TASK SET
• A. Transcribe the Du Novo setup guide from "This won't catch" to "from the sequence.".
• B. Write the next part of the Du Novo setup guide, starting after its last sentence.

EXERCISE PASSAGE
□ □ □ □ □ □ □

The pipeline was designed for use with the duplex method described in Kennedy et al. 2014, but the assumptions are relatively minimal, so you should be able to apply it to variants of the protocol.

Du Novo 2.0 is released under the GPLv2 license, except for some portions governed by the MIT license. Earlier versions were released under the BSD license. See LICENSE.txt for details.

Running Du Novo from Galaxy

We created a comprehensive tutorial explaining all aspects of interactive use of Du Novo from within Galaxy.

Running Du Novo on the command line

Dependencies

Required

The pipeline requires a Unix operating system and Python version 2.7. Linux is recommended. OS X and BSD may work, but are untested.

It also requires several standard Unix tools. Version numbers in parentheses are what the software was tested with, but other versions likely work. These must be available on your $PATH:

the gcc command (4.8.4)
the make command (3.81)
the bash command (4.0)
the awk command (4.0.1)
the paste command (8.21)
the sort command (8.21)

Optional

To use align-families.py's -a mafft option, this must be available on your $PATH:

the mafft command (v7.271 or v7.123b)

To use the barcode error correction script correct.py, the following modules must be available from Python and the commands must be on your $PATH:

the networkx Python module (1.9, 1.10, or 1.11)
the bowtie command (1.2.1.1) (nothing below 1.1.2 is confirmed to work)
the bowtie-build command (1.2.1.1) (same)
the samtools command (0.1.18)

Download

Git

$ git clone --recursive https://github.com/galaxyproject/dunovo.git
$ cd dunovo
$ git checkout master
$ git submodule update --recursive

Via GitHub webpage

Click the releases tab at the top of this page, and find the latest release. Download the zip file (the "Source code (zip)" link), as well as kalign.zip, utillib.zip, and ET.zip. Extract the first zip file, then unzip the other three into the extracted directory and name those directories kalign, utillib, and ET, respectively.

In the end, the organization and names of the three directories should look like this:

dunovo
├─╴kalign
├─╴utillib
└─╴ET

Installation

$ cd dunovo
$ make

The make command is needed to compile the C modules and kalign, which are required. You need to be in the root source directory (where the file Makefile is) before running the command.

Testing

To check for obvious problems with the installation, you can run:

$ tests/run.sh active

Successful results should look like

        [script] ::: [input file]:
Files [test output] and [expected output] are identical

This won't catch every installation problem, but it should check that the basics are working.

Usage

This example shows how to go from raw duplex sequencing data to the final duplex consensus sequences.

Your raw reads should be in reads_1.fastq and reads_2.fastq. And the scripts align-families.py, make-consensi.py, baralign.sh, and correct.py should be on your $PATH. Also, in the following command, replace make-barcodes.awk with the actual path to that script (included in this code).

Sort the reads into families based on their barcodes and split the barcodes from the sequence.

$ paste reads_1.fastq reads_2.fastq \
  | paste - - - - \
  | awk -f make-barcodes.awk \
  | sort > families.tsv

(Optional) Correct errors in barcodes.

$ baralign.sh families.tsv refdir barcodes.sam
$ correct.py families.tsv refdir/barcodes.fa barcodes.sam | sort > families.corrected.tsv

- If you performed this step, change families.tsv below to families.corrected.tsv.

□ □ □ □ □ □ □

DATA SECTION
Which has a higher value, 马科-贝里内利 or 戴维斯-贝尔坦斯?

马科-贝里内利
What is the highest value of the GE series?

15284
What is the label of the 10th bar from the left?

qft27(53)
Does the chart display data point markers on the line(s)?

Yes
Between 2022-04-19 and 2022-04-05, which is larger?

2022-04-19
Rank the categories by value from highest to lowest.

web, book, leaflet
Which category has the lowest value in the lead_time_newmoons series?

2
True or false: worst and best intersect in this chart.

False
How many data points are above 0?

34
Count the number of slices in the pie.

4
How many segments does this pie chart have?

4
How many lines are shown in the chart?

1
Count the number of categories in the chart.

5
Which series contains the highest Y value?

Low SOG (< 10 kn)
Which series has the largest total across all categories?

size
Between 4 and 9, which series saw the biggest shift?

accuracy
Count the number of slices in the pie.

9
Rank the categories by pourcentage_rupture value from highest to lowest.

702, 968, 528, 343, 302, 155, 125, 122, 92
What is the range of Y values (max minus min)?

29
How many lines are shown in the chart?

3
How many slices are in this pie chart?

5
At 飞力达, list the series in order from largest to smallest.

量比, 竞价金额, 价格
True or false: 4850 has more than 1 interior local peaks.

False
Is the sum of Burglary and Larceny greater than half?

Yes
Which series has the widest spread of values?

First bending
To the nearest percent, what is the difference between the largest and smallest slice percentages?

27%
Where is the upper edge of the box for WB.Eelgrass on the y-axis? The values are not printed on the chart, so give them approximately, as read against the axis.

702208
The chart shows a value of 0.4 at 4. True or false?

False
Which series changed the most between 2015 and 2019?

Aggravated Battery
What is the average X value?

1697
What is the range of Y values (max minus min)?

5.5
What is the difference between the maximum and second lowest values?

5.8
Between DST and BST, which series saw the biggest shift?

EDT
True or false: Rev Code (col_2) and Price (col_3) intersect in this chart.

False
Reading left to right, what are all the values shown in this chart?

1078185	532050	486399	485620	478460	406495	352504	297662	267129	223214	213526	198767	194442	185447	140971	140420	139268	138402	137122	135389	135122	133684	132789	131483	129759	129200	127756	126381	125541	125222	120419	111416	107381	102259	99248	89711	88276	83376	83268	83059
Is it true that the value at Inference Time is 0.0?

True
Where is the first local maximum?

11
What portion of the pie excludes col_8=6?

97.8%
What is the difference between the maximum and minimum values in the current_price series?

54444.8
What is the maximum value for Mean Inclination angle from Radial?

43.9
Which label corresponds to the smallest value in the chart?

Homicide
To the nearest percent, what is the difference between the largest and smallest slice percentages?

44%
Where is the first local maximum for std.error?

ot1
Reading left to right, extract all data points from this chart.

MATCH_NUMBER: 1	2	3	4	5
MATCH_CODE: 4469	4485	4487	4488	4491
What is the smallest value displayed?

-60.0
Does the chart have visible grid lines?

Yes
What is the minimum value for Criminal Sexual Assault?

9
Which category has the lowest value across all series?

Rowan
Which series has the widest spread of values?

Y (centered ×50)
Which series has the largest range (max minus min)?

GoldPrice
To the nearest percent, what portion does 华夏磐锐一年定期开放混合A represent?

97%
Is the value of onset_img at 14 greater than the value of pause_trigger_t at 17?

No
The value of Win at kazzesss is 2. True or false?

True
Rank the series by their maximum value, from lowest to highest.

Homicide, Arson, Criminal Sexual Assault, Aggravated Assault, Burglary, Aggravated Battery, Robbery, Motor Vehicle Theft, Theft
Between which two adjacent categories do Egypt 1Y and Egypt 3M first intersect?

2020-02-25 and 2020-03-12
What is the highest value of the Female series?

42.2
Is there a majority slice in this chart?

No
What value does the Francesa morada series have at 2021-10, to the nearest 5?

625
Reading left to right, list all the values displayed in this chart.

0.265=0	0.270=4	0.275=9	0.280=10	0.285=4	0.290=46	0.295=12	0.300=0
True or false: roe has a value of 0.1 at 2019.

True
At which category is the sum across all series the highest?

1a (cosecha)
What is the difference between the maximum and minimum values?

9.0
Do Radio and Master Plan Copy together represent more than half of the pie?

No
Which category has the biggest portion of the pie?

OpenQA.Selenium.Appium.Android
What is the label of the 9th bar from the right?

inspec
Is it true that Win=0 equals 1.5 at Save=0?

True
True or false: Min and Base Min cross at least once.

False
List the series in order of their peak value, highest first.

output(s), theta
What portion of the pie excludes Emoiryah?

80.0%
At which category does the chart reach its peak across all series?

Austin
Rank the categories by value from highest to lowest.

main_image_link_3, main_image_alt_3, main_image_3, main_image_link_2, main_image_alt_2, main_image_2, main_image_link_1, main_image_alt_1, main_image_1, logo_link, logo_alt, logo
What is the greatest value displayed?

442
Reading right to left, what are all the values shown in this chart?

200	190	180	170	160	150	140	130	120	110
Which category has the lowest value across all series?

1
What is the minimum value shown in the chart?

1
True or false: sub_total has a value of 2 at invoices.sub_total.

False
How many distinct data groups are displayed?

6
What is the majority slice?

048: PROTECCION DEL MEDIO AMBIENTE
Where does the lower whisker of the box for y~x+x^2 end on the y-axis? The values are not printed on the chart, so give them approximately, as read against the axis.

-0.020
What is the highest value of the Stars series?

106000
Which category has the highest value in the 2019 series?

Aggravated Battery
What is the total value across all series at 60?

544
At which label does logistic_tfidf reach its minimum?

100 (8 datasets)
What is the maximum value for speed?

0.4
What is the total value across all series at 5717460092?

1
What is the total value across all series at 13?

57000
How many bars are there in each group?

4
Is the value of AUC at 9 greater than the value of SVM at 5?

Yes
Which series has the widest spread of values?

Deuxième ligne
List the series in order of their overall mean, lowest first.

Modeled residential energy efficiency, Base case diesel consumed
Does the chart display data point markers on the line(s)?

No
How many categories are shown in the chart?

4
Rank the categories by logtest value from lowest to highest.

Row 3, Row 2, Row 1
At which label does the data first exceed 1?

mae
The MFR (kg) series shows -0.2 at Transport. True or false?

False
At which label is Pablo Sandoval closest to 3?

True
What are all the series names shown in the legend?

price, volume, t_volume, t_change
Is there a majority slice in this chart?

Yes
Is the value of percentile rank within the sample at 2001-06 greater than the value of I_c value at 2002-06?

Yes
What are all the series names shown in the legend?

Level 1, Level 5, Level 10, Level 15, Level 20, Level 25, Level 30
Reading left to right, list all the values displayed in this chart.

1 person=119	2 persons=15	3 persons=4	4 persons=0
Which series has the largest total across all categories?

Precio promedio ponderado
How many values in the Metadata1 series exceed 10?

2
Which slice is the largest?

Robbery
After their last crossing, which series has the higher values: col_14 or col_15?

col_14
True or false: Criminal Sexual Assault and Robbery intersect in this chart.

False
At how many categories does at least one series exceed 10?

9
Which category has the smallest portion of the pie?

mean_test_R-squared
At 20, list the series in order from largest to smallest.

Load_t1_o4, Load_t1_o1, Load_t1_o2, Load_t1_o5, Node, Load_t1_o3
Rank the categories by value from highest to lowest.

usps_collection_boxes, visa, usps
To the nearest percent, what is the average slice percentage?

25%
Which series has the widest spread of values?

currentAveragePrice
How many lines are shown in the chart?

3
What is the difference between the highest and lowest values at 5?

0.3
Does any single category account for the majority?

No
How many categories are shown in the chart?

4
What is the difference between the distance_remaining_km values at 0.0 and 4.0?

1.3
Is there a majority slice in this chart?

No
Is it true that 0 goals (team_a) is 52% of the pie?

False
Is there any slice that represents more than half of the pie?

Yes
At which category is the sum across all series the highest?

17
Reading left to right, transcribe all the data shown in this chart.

□ □ □ □ □ □ □

ANSWERS PER TASK
• A.
This won't catch every installation problem, but it should check that the basics are working.

Usage

This example shows how to go from raw duplex sequencing data to the final duplex consensus sequences.

Your raw reads should be in reads_1.fastq and reads_2.fastq. And the scripts align-families.py, make-consensi.py, baralign.sh, and correct.py should be on your $PATH. Also, in the following command, replace make-barcodes.awk with the actual path to that script (included in this code).

Sort the reads into families based on their barcodes and split the barcodes from the sequence.

• B.
Do multiple sequence alignments of the read families.
$ align-families.py families.tsv > families.msa.tsv
Build duplex consensus sequences from the aligned families.
$ make-consensi.py families.msa.tsv -1 duplex_1.fa -2 duplex_2.fa

See all options for a given command by giving it the -h flag.

Details

1. Sort the reads into families based on their barcodes and split the barcodes from the sequence.

$ paste reads_1.fastq reads_2.fastq \
  | paste - - - - \
  | awk -f make-barcodes.awk \
  | sort > families.tsv

This command pipeline will transform each pair of reads into a one-line record, split the 12bp barcodes off them, and sort by their combined barcode. The end result is a file (named families.tsv above) listing read pairs, grouped by barcode. See the make-barcodes.awk code for the details on the formation of the barcodes and the format.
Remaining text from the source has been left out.